PROBLEMS TO WORK ON:
1 > Reproduce the part of the COVID-19 relief text that begins at the words "Under FFCRA eligible" and stops after the words "rent, and utilities.".
2 > Write what follows the last sentence of the COVID-19 relief text.

Covid 19 Resource Page
The Cares Act
Employee Retention Credit
The Employee Retention Credit under CARES Act is a refundable tax credit against certain employment taxes equal to 50 percent of the qualified wages an eligible employer pays to employees after March 12, 2020, and before January 1, 2021. Eligible employers can get immediate access to the credit by reducing employment tax deposits they are otherwise required to make. Also, if the employer's employment tax deposits are not sufficient to cover the credit, the employer may get an advance payment from the IRS.
Under FFCRA eligible employers are entitled to receive a credit in the full amount of the required sick leave and family leave, plus related health plan expenses and the employer’s share of Medicare tax on the leave, for the period of April 1, 2020, through December 31, 2020. The refundable credit is applied against certain employment taxes on wages paid to all employees.
Paycheck Protection Program
SBA Interim Final Rule
The Paycheck Protection Program provides small businesses with funds to pay up to 8 weeks of payroll costs including benefits. Funds can also be used to pay interest on mortgages, rent, and utilities.

DATA PROVIDED:
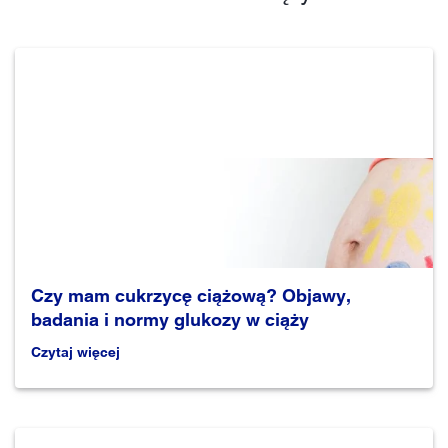
Czy mam cukrzycę ciążową? Objawy,
badania i normy glukozy w ciąży
Czytaj więcej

ANSWERS BELOW:
1 >
Under FFCRA eligible employers are entitled to receive a credit in the full amount of the required sick leave and family leave, plus related health plan expenses and the employer’s share of Medicare tax on the leave, for the period of April 1, 2020, through December 31, 2020. The refundable credit is applied against certain employment taxes on wages paid to all employees.
Paycheck Protection Program
SBA Interim Final Rule
The Paycheck Protection Program provides small businesses with funds to pay up to 8 weeks of payroll costs including benefits. Funds can also be used to pay interest on mortgages, rent, and utilities.

2 >
Funds are provided in the form of loans that will be fully forgiven when used for payroll costs, interest on mortgages, rent, and utilities (due to likely high subscription, at least 75% of the forgiven amount must have been used for payroll). Loan payments will also be deferred for six months. No collateral or personal guarantees are required. Neither the government nor lenders will charge small businesses any fees.
Forgiveness is based on the employer maintaining or quickly rehiring employees and maintaining salary levels. Forgiveness will be reduced if full-time headcount declines, or if salaries and wages decrease.
Small businesses with 500 or fewer employees—including nonprofits, veterans organizations, tribal concerns, self-employed individuals, sole proprietorships, and independent contractors— are eligible. Businesses with more than 500 employees are eligible in certain industries.
Economic Relief Disaster Loan & Advance
Small business owners in all U.S. states, Washington D.C., and territories are eligible to apply for an Economic Injury Disaster Loan advance of up to $10,000.
The SBA's Economic Injury Disaster Loan program provides small businesses with working capital loans of up to $2 million that can provide vital economic support to small businesses to help overcome the temporary loss of revenue they are experiencing.
The loan advance provides economic relief to businesses currently experiencing a temporary loss of revenue.
Funds are made available within three days of a successful application, and the loan advance will not have to be repaid.
Employment tax payment deferrals
IRS Frequently Asked Questions
The CARES Act allows employers to defer the deposit and payment of the employer's share of Social Security taxes and self-employed individuals to defer payment of certain self-employment taxes.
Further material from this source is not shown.